# [Task to complete]
Could you write out the data that follows, exactly and in full?

Dataset entries
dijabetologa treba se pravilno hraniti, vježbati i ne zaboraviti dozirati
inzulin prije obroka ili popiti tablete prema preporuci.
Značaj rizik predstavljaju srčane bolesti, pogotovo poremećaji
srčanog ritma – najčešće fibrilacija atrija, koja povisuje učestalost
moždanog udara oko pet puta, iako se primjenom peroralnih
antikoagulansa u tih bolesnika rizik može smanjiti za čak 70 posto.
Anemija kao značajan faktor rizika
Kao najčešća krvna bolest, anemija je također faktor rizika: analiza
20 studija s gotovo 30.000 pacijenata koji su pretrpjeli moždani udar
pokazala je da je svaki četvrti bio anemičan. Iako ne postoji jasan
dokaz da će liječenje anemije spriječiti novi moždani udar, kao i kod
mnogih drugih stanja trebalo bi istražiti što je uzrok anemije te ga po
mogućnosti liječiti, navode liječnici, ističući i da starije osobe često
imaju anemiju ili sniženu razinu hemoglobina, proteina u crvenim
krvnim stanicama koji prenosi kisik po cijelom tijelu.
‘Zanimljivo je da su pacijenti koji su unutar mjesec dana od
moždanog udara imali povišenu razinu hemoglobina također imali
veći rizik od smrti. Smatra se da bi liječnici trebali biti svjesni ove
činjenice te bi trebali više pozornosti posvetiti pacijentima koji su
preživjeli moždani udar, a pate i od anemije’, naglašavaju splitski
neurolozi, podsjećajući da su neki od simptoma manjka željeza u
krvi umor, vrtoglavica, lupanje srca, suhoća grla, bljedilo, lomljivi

# [Answer box]
dijabetologa treba se pravilno hraniti, vježbati i ne zaboraviti dozirati
inzulin prije obroka ili popiti tablete prema preporuci.
Značaj rizik predstavljaju srčane bolesti, pogotovo poremećaji
srčanog ritma – najčešće fibrilacija atrija, koja povisuje učestalost
moždanog udara oko pet puta, iako se primjenom peroralnih
antikoagulansa u tih bolesnika rizik može smanjiti za čak 70 posto.
Anemija kao značajan faktor rizika
Kao najčešća krvna bolest, anemija je također faktor rizika: analiza
20 studija s gotovo 30.000 pacijenata koji su pretrpjeli moždani udar
pokazala je da je svaki četvrti bio anemičan. Iako ne postoji jasan
dokaz da će liječenje anemije spriječiti novi moždani udar, kao i kod
mnogih drugih stanja trebalo bi istražiti što je uzrok anemije te ga po
mogućnosti liječiti, navode liječnici, ističući i da starije osobe često
imaju anemiju ili sniženu razinu hemoglobina, proteina u crvenim
krvnim stanicama koji prenosi kisik po cijelom tijelu.
‘Zanimljivo je da su pacijenti koji su unutar mjesec dana od
moždanog udara imali povišenu razinu hemoglobina također imali
veći rizik od smrti. Smatra se da bi liječnici trebali biti svjesni ove
činjenice te bi trebali više pozornosti posvetiti pacijentima koji su
preživjeli moždani udar, a pate i od anemije’, naglašavaju splitski
neurolozi, podsjećajući da su neki od simptoma manjka željeza u
krvi umor, vrtoglavica, lupanje srca, suhoća grla, bljedilo, lomljivi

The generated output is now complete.